I then speak to Shalini about the what informs a British Asian Bride's style choices today;
"let's look at what British Asian brides are wearing. I felt, because a lot of people my age, as a first generation born outside of India. They had this mixed wardrobe, your western clothes, you've got your Indian clothes. And actually, how fashionable you are with your Indian clothes, really depends on how connected you are to India. So I was seeing that not many South Asians have that link back to India, So the Indian fashion and jewellery trends here was always about five years behind, and that's where I saw a gap in the market."
We then talk about the how the change in perceptions, traditional and essential who British Asian women consumers;
"British Asian women today, are professionals, they're working, they're educated, they're spending their money on designer brands are the things that are important to them. They don't think so much about the value, you know we're much more of a consumer society we're not thinking about that like our parents' did; 'Let's have two kilos of gold in a safe at home' and the other thing I hear a lot is 'oh well, it's only going to be in the safe. I'm never going to wear it again' So I always say to my brides, if your parents are going to buy you a precious piece, choose a classic piece of jewellery that you'll wear often, even if it's a pair of studs. We've seen plenty of weddings in the 80s with the bright yellow gold necklace, and it's just disconnected from what's going on with your outfit. I think, the red dot bride appreciate the regal heritage look. They want the over all aesthetic."

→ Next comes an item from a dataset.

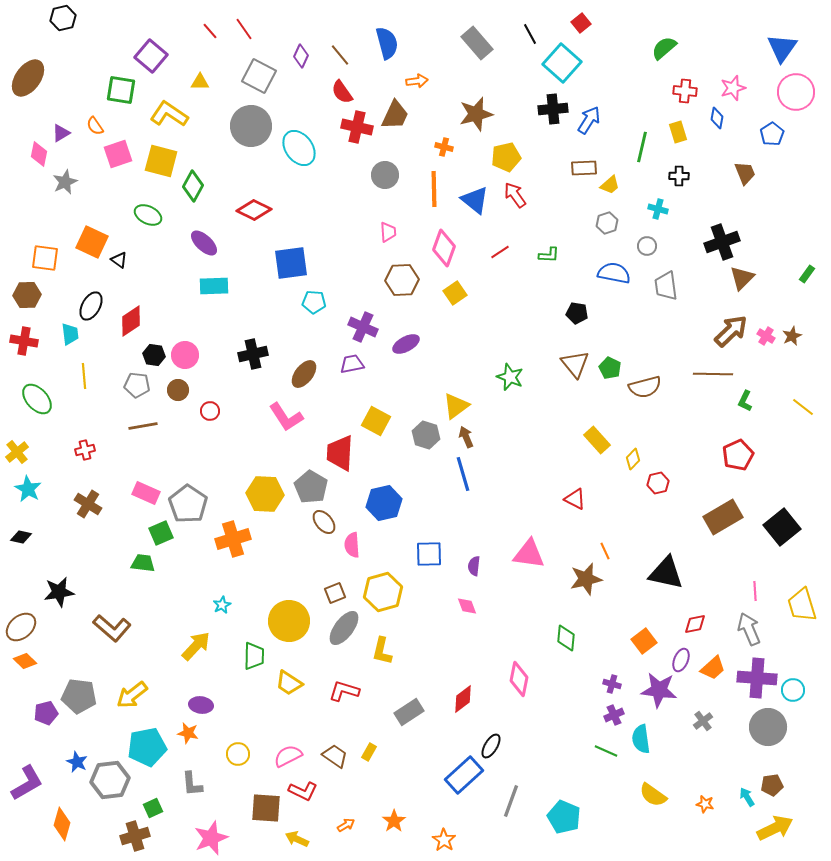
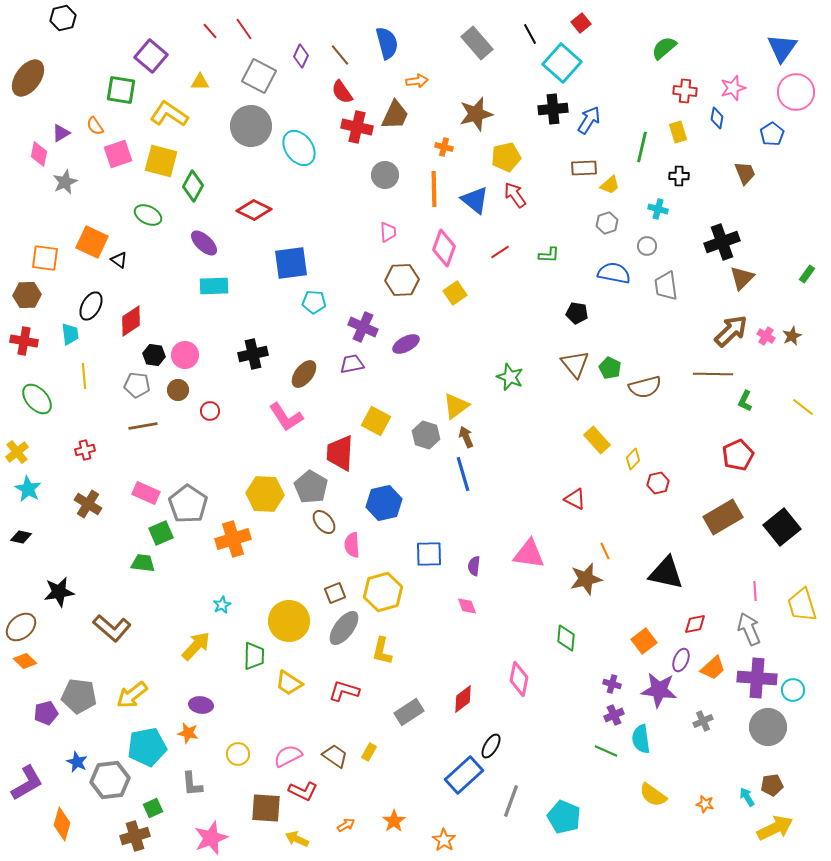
gray cross at (703, 721): rotated 12 degrees clockwise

We go to talk about the Bridal experience in store, where I visited the store for the first time it's almost like you're going into a Rajasthan dressing room. And as a bride are sat in front of this ornate mirror, you've got your wedding blouse and dupatta on and then Shalini and her team advising you and helping you pick your jewellery pieces. You've got a table in the middle with your family sat around it and they're watching you getting adorned. I see it almost like ceremony, it's a ritual you're going there mainly with the women in your family, and you're there with your wedding outfit and you're imagining what you're going to look like on the day.
"I love talking to my brides about is the pieces, they're buying from us, they are pieces they can wear over and over again. They're usually separate pieces so often I have a choker, and londer necklace that will be separate. And so many of our brides tell us like if they come in a year later with their sister or cousin or friend getting married, how many times they got to wear their pieces again and that brings me joy, as there is still longevity in my piece even though they aren't necessarily made of gold."
You can really see how costume jewellery plays a part within this whole industry of British Asian jewellery and how diaspora brides are really focused on that overall look in recent years being that ultimate regal/royal look bride has become more and more popular and affordable thanks to luxury costume jewellers. And I think Red Dot Draws offers that in the best way possible. But like Jayant from PureJewels said, The same women, who are power independent women, making their own money, who are their own security are coming into his shop and buying everyday wearable pieces that they can cherish and love forever.
Both sides of the industry compliment and contrast each other, connecting the independent British Asian women of today to their root culture through traditional design and craftsmanship, within the ever evolving female reclamation South Asian patriarchal traditions where we women know exactly what we want and how to get it.